### [Given exercise A]
Please rewrite the part of the records that opens with the line containing "scientific name: Calidris alpina" and closes with the line containing "family: Bovidae", changing "common name" to "vernacular name" and leaving everything else unchanged.

BEGIN Selected text

# Capital IQ Webscraping | Key Developments

A demonstration for scraping key developments from the Capital IQ Website.

In [1]:
from selenium.webdriver.common.keys import Keys
from selenium import webdriver
from bs4 import BeautifulSoup
import pandas as pd
import lxml
import getpass

### Website and url parameters

In [2]:
company = 18527 # ABB, Ltd
date_range = 'y1' # other options include: w1, d30, m3, m6, y1, y2, y3, y5, all
url = 'https://www.capitaliq.com/CIQDotNet/KeyDevs/KeyDevelopments.aspx?companyId={}&selDateRangeOption={}'

### Credentials for website authentication

In [3]:
username = input()

 israel.dryer@us.gt.com


In [4]:
password = getpass.getpass()

 ·········


### Create the browser bot

In [5]:
bot = webdriver.Chrome()

### Navigate to the website and login

In [6]:
bot.get(url.format(company, date_range))

In [7]:
bot.find_element_by_id('username').send_keys(username)

END Selected text

### [Given exercise B]
In the Capital IQ scraping notebook, which company does the ID 18527 stand for?

BEGIN Data supplied

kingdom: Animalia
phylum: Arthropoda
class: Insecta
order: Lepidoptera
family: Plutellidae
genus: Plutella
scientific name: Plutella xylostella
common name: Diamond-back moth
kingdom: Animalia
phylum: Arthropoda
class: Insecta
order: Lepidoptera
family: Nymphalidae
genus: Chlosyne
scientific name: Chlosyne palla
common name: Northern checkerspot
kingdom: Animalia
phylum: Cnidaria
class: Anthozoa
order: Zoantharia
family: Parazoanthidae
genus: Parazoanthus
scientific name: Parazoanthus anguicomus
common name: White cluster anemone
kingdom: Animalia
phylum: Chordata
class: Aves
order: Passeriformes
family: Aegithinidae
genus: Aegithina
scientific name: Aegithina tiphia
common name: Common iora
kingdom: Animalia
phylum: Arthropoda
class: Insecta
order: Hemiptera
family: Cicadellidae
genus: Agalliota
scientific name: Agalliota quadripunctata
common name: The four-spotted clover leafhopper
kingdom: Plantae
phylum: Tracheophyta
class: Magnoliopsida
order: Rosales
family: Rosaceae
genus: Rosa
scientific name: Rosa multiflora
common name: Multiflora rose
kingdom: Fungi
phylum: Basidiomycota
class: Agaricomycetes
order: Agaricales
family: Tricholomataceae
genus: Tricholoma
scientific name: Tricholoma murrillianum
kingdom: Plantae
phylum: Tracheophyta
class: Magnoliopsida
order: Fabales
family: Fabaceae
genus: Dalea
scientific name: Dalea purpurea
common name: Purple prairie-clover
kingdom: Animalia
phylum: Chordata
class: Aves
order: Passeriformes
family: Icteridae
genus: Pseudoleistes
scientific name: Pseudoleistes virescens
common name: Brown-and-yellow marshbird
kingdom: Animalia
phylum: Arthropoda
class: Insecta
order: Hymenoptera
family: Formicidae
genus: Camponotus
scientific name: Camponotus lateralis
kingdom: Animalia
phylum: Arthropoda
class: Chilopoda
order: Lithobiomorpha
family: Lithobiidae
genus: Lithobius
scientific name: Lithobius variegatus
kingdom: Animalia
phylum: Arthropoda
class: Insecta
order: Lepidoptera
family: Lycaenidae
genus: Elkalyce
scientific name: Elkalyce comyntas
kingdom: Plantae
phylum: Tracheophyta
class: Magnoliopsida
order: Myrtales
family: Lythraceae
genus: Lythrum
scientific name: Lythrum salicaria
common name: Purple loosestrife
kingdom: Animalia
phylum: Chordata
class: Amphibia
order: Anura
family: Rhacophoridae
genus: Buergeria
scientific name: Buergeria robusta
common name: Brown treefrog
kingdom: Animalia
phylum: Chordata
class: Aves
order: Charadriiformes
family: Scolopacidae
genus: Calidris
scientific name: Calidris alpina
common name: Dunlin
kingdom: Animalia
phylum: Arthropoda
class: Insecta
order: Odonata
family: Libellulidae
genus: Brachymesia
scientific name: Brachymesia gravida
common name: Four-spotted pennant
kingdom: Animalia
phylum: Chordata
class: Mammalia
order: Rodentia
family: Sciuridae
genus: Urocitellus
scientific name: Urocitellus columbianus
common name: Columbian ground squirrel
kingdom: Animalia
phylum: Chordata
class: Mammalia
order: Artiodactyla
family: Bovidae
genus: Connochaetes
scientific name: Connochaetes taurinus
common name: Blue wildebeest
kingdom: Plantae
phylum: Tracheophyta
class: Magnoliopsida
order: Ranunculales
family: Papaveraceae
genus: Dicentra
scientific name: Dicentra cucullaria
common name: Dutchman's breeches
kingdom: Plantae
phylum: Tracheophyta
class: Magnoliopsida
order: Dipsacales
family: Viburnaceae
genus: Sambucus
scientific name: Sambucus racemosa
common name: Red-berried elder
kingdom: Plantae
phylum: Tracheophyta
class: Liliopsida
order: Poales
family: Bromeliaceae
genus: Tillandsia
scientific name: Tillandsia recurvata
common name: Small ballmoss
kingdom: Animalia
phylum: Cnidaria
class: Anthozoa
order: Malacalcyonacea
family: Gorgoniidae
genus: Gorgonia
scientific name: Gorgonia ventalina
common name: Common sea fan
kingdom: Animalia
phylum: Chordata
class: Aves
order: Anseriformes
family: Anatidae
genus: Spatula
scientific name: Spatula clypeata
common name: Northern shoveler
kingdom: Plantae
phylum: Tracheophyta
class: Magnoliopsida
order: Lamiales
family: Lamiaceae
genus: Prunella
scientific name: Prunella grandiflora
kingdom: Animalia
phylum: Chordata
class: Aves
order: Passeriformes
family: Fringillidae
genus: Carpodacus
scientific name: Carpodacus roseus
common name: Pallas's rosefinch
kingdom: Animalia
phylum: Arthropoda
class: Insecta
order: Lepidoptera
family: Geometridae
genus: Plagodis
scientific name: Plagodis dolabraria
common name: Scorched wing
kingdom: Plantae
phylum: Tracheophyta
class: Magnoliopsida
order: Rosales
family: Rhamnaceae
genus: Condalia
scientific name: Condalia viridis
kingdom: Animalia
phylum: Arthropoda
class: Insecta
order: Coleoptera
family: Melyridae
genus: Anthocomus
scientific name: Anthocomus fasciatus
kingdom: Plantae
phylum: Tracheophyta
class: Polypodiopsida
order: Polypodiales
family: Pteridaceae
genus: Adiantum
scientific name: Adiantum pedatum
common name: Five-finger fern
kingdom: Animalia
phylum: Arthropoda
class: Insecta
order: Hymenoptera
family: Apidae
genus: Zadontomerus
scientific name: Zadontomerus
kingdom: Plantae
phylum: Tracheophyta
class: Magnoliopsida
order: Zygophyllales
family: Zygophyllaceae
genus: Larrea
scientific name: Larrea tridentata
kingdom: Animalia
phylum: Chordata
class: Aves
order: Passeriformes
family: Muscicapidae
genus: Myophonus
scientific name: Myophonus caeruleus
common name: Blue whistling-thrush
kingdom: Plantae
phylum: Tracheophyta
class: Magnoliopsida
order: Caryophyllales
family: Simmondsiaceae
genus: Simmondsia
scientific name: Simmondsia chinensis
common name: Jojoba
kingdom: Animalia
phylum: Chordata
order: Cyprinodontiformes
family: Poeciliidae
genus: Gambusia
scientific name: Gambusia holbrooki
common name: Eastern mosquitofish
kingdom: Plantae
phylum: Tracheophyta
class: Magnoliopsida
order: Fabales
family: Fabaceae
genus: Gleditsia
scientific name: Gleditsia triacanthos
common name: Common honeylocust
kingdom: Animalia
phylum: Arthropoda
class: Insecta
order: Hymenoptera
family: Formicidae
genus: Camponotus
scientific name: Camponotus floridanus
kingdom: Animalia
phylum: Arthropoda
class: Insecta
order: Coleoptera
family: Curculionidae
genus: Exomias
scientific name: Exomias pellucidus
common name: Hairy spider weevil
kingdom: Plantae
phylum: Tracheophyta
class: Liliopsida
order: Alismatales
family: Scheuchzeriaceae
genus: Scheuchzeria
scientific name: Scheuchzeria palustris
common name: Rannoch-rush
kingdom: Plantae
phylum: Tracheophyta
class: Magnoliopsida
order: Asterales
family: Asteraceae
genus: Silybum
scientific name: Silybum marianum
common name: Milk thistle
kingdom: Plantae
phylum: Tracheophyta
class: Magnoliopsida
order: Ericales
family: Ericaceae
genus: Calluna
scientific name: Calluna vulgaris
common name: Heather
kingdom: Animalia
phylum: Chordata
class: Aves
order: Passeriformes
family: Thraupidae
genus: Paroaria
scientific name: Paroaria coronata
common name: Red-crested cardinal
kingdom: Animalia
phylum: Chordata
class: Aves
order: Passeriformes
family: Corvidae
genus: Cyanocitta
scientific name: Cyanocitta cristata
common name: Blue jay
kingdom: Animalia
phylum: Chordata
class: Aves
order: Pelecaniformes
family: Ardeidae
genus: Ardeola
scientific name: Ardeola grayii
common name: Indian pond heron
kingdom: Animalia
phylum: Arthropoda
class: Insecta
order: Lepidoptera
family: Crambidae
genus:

END Data supplied

### [Answer A]
scientific name: Calidris alpina
vernacular name: Dunlin
kingdom: Animalia
phylum: Arthropoda
class: Insecta
order: Odonata
family: Libellulidae
genus: Brachymesia
scientific name: Brachymesia gravida
vernacular name: Four-spotted pennant
kingdom: Animalia
phylum: Chordata
class: Mammalia
order: Rodentia
family: Sciuridae
genus: Urocitellus
scientific name: Urocitellus columbianus
vernacular name: Columbian ground squirrel
kingdom: Animalia
phylum: Chordata
class: Mammalia
order: Artiodactyla
family: Bovidae

### [Answer B]
ABB, Ltd